« C’est quoi votre rêve le plus fou? Devenir le meilleur dans votre domaine? Vous mettre en super forme? Vous débarrasser de votre dépendance à la bouffe ou à votre téléphone? Pensez-y quelques secondes… Vous le voyez ce rêve-là? Il est juste là, au bout de vos doigts... Êtes-vous prêts à le réaliser? » lance la fondatrice d’Essor, la Québécoise Éliza Williams.

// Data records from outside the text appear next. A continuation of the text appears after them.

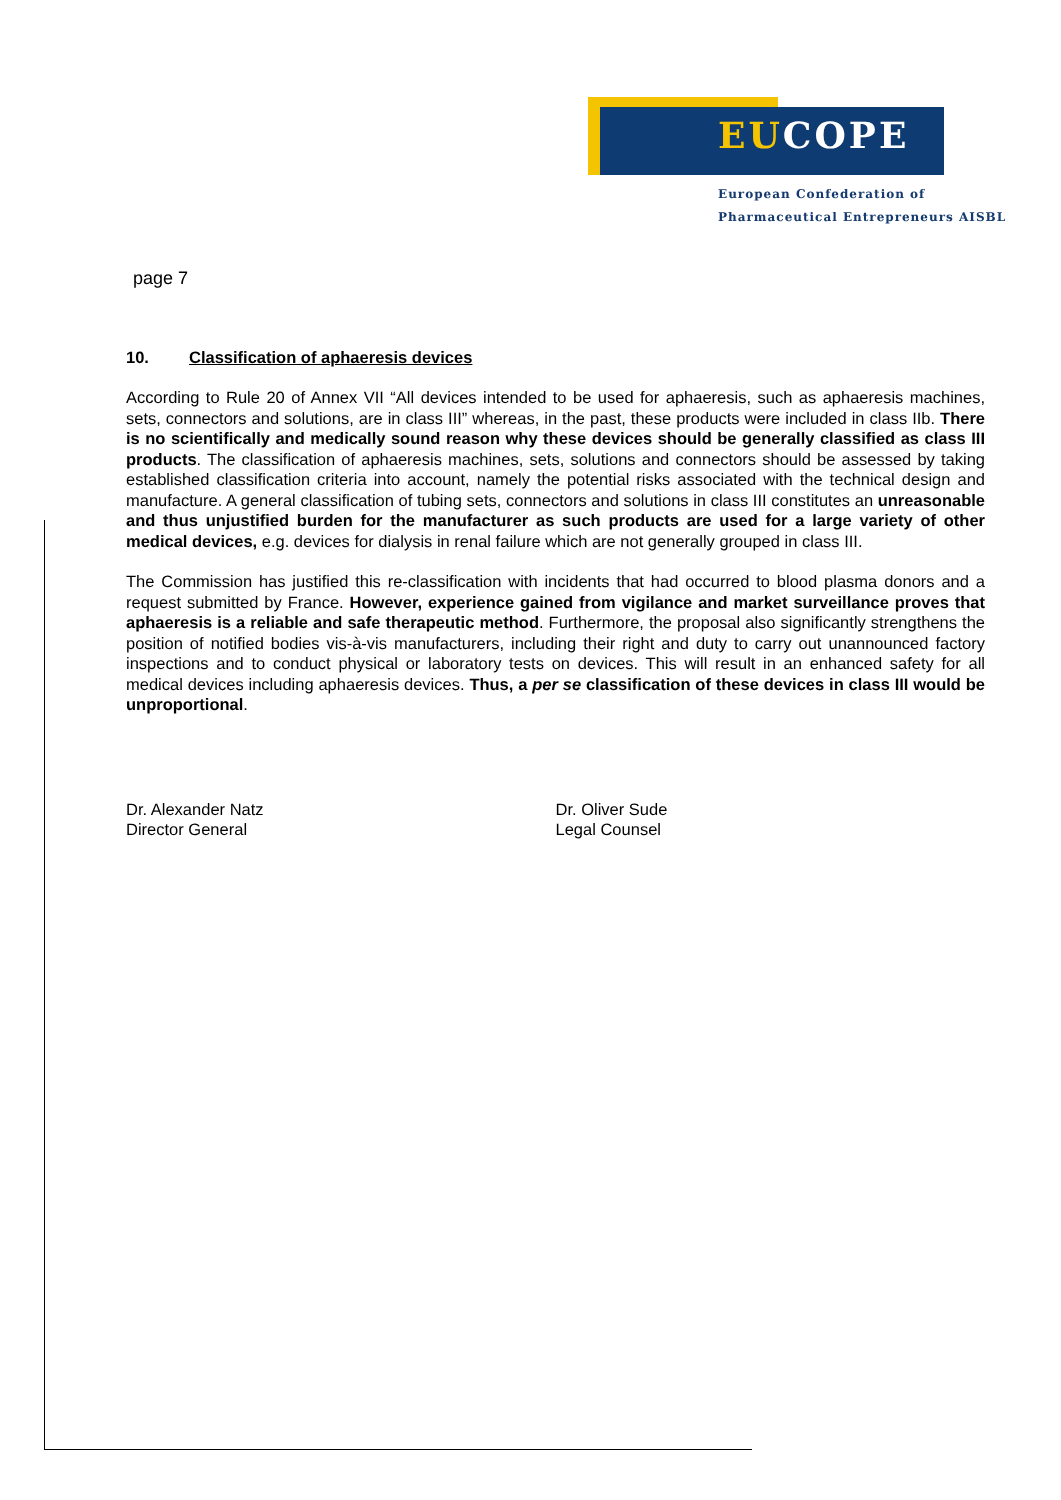EUCOPE
European Confederation of
Pharmaceutical Entrepreneurs AISBL
page 7
10. Classification of aphaeresis devices
According to Rule 20 of Annex VII “All devices intended to be used for aphaeresis, such as aphaeresis machines, sets, connectors and solutions, are in class III” whereas, in the past, these products were included in class IIb. There is no scientifically and medically sound reason why these devices should be generally classified as class III products. The classification of aphaeresis machines, sets, solutions and connectors should be assessed by taking established classification criteria into account, namely the potential risks associated with the technical design and manufacture. A general classification of tubing sets, connectors and solutions in class III constitutes an unreasonable and thus unjustified burden for the manufacturer as such products are used for a large variety of other medical devices, e.g. devices for dialysis in renal failure which are not generally grouped in class III.
The Commission has justified this re-classification with incidents that had occurred to blood plasma donors and a request submitted by France. However, experience gained from vigilance and market surveillance proves that aphaeresis is a reliable and safe therapeutic method. Furthermore, the proposal also significantly strengthens the position of notified bodies vis-à-vis manufacturers, including their right and duty to carry out unannounced factory inspections and to conduct physical or laboratory tests on devices. This will result in an enhanced safety for all medical devices including aphaeresis devices. Thus, a per se classification of these devices in class III would be unproportional.
Dr. Alexander Natz
Director General
Dr. Oliver Sude
Legal Counsel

La boîte, son invention révolutionnaire développée à Silicon Valley, permet aux humain·es de se débarrasser de leurs réflexes conditionnés, vestiges de leurs traumas passés, pour « optimiser » leur vie. C’est un grand jour. Mais dans ce futur proche, 30 000 personnes sont massées à la frontière dans l’un des nombreux camps nord-américains de réfugié·es supervisés par des entreprises privées, et rêvent aussi d’une existence meilleure. Parmi elles, il y a Andrés, Tendaji et Laïla, qui traitent 10 heures par jour des milliers de données pour entraîner les algorithmes de cette boîte dite intelligente. On le sait : la course vers une humanité hyperperformante ne fera pas que des gagnant·es.

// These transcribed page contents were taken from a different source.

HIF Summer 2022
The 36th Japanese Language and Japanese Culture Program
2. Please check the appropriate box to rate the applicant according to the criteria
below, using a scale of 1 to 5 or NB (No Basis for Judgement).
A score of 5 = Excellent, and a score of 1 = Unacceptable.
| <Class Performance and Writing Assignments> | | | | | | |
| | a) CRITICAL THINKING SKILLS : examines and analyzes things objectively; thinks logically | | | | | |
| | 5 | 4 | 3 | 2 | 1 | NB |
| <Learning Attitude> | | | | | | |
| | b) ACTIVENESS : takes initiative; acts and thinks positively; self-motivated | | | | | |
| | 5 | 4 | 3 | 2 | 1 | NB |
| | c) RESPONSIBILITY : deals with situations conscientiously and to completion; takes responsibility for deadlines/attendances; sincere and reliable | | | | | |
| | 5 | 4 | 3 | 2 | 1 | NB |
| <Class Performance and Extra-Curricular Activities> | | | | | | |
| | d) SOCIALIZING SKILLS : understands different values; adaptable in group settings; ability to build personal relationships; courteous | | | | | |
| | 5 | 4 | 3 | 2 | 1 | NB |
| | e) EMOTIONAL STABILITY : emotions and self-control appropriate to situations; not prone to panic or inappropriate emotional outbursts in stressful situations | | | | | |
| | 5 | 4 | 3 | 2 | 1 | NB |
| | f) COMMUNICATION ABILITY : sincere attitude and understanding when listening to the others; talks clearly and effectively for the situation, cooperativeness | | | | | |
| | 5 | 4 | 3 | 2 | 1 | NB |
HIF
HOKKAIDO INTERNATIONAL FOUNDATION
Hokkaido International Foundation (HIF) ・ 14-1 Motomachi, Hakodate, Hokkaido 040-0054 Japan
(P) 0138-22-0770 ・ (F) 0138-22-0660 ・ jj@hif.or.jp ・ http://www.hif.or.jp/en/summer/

Depuis La meute, nous attendions avec impatience la nouvelle création de Catherine-Anne Toupin, issue de sa résidence d’écriture chez Duceppe. Elle nous offre aujourd’hui un thriller dystopique, aussi prenant qu’audacieux : « Lorsque la réalité dans laquelle nous vivons dépasse la fiction, la dystopie me semble le meilleur moyen d’aborder des enjeux d’actualité ». Boîte noire embrasse plusieurs sujets chauds : les mirages de l’optimisation de soi, la déshumanisation et le narcissisme induits par la technologie, les inégalités sociales qui se creusent et le défi planétaire de l’immigration. Se déployant dans une scénographie hypnotisante, ce spectacle haletant emprunte certains codes au cinéma de science-fiction pour créer sur scène une expérience envoûtante. Pièce prodigieusement ambitieuse, Boîte noire est une proposition unique dans le paysage théâtral québécois.